Given the technical challenges, Navaho was envisioned to develop in three stages. Tthe first stage was the X-10 with turbojets to test the aerodynamics of the cruise missile design. These flew both at Edwards AFB and Cape Canaveral under remote control, and had landing gear for reuse. The second stage was the two engine rocket booster with the G-26 cruise missile. This was the stage that the program was at when it was cancelled. The final "Fly Five" flights were in the second stage of the Navaho program, employing the G-26 cruise missile and a 2 liquid engine rocket boosters, each with 120,000 lbs. of thrust. They were intended to test designs and requirements, such as successful separations at Mach 3 speed for ramjet operation. The G-26 was not intended to be the final 5,500 nautical mile, Mach 3.2 design proposed by North American. So the G-26 flight profiles were developmental test flights, never intended to be full range flights.
The planned operational design was the third stage, the G-38, which had a larger ramjet cruise missile (87.3 feet vs. G-26 67.9 length, 40.2 wingspan vs. 28.7 in the G-26, and the G-38 weighed 120,500 lbs. vs. 65,000 in the G-26). The G-38 operational version booster was planned to have three liquid rocket engines with a 90 foot length and a 7'8" diameter ( in contrast, the G-26 rocket booster was 76 feet long and 5'10" diameter with 2 rocket engines). This upgraded engine trio were slated to produce 400,000 lbs of thrust. In both the operational G-26 and G-38 design, the rocket engines were Rocketdyne LR-83 (upgraded in the G-38). The G-38 cruise missile design had twin Wright RJ-47 ramjets (with thrust upgraded from 15,000 to 20,000 lbs. of thrust each).

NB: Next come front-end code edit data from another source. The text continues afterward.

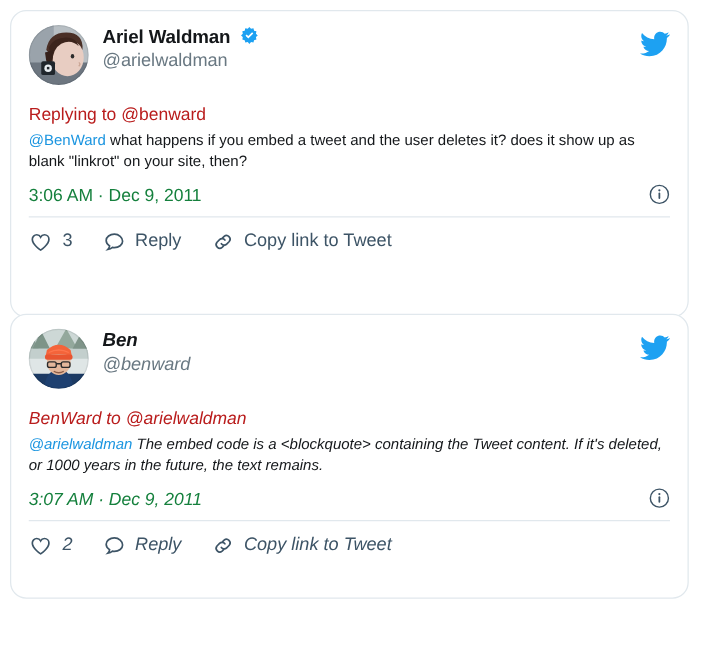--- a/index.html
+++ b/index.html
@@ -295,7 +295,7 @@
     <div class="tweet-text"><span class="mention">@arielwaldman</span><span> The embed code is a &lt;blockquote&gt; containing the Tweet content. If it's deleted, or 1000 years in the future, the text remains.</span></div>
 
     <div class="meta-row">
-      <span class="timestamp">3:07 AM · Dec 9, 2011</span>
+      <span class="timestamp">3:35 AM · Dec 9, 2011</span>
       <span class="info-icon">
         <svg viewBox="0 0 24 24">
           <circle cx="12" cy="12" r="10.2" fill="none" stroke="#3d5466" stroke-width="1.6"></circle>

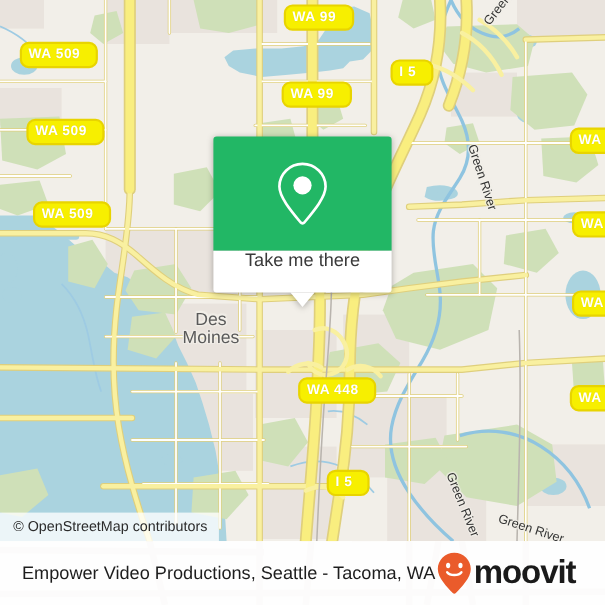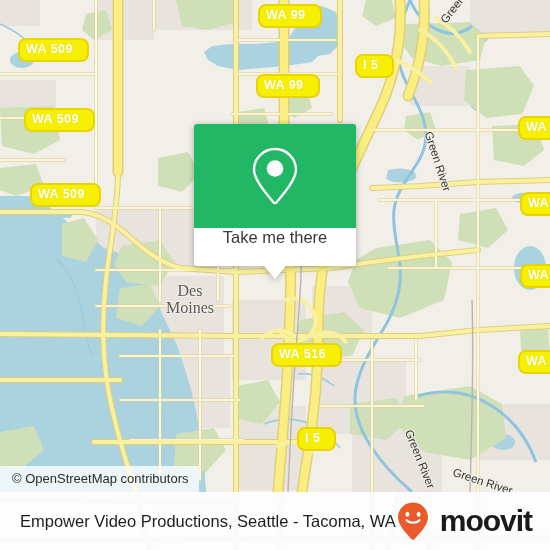--- a/index.html
+++ b/index.html
@@ -43,7 +43,6 @@
     text-shadow:
       1px 1px 1px #f2efe9, -1px 1px 1px #f2efe9,
       1px -1px 1px #f2efe9, -1px -1px 1px #f2efe9;
-    font-family: Liberation Serif, serif;
   }
 
   

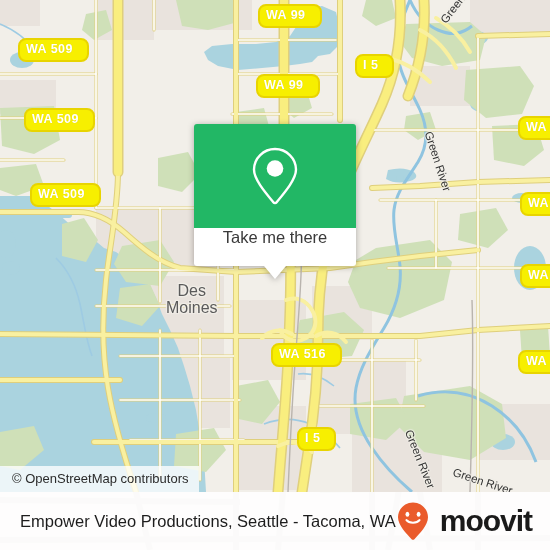--- a/index.html
+++ b/index.html
@@ -340,7 +340,7 @@
     <div class="shield" style="left:30px;top:183px;">WA 509</div>
     <div class="shield" style="left:520px;top:192px;">WA</div>
     <div class="shield" style="left:520px;top:264px;">WA</div>
-    <div class="shield" style="left:271px;top:343px;">WA 516</div>
+    <div class="shield" style="left:271px;top:343px;">WA 448</div>
     <div class="shield" style="left:518px;top:350px;">WA</div>
     <div class="shield" style="left:297px;top:427px;">I 5</div>
 

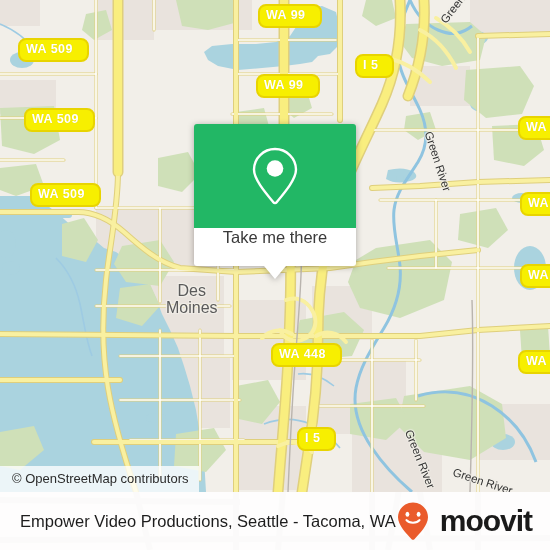--- a/index.html
+++ b/index.html
@@ -111,7 +111,7 @@
   #footer-title{
     color:#1d1d1d;font-size:16.5px;white-space:nowrap;
   }
-  #brand{display:flex;align-items:center;gap:10px;}
+  #brand{display:flex;align-items:center;gap:1px;}
   #brand-text{
     color:#1a1a1a;font-size:30px;font-weight:bold;letter-spacing:-1px;
     line-height:30px;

The G-38 cruise missile was the design that was intended to deliver the full 5,500 nautical mile range at Mach 3.2 and 70,000 feet altitude. Unlike the G-26, the G-38 cruise missile design had a single vertical tail and independently moving canards. It had been designed to carry the initial, heavy hydrogen fusion weapons (10,000 lbs. payload). It was planned to have the N6B inertial navigation system featuring transistors and etched circuit boards. And a derivative of this system served as the basis for the Polaris submarine SINS, as mentioned.
The rapid development of both intermediate range and intercontinental range missiles, along with the rather quick arrival of lighter weight fusion weapons, made the Navaho program redundant. In case of war, it would be slower in delivering weapons than the developing Atlas ICBM. And the simultaneous 1950's development programs of Thor, Polaris A-1, and Jupiter IRBMs choked competing programs of funds (e.g., Navaho, Regulus II, Triton). As well, to fly for extended periods at Mach 3+, the G-38 would have required extensive use of rare and expensive titanium for the body and wings. When the program was started in the late 1940's, few anticipated that in a decade, operational IRBMs and ICBMs would become viable. Navaho was continued in the first half of the 1950's as a hedge against unforeseen issues with ICBMs. But by the time the 2nd phase G-26 was underway, it was apparent that Navaho was no longer needed. The G-38 only got as far as the design board.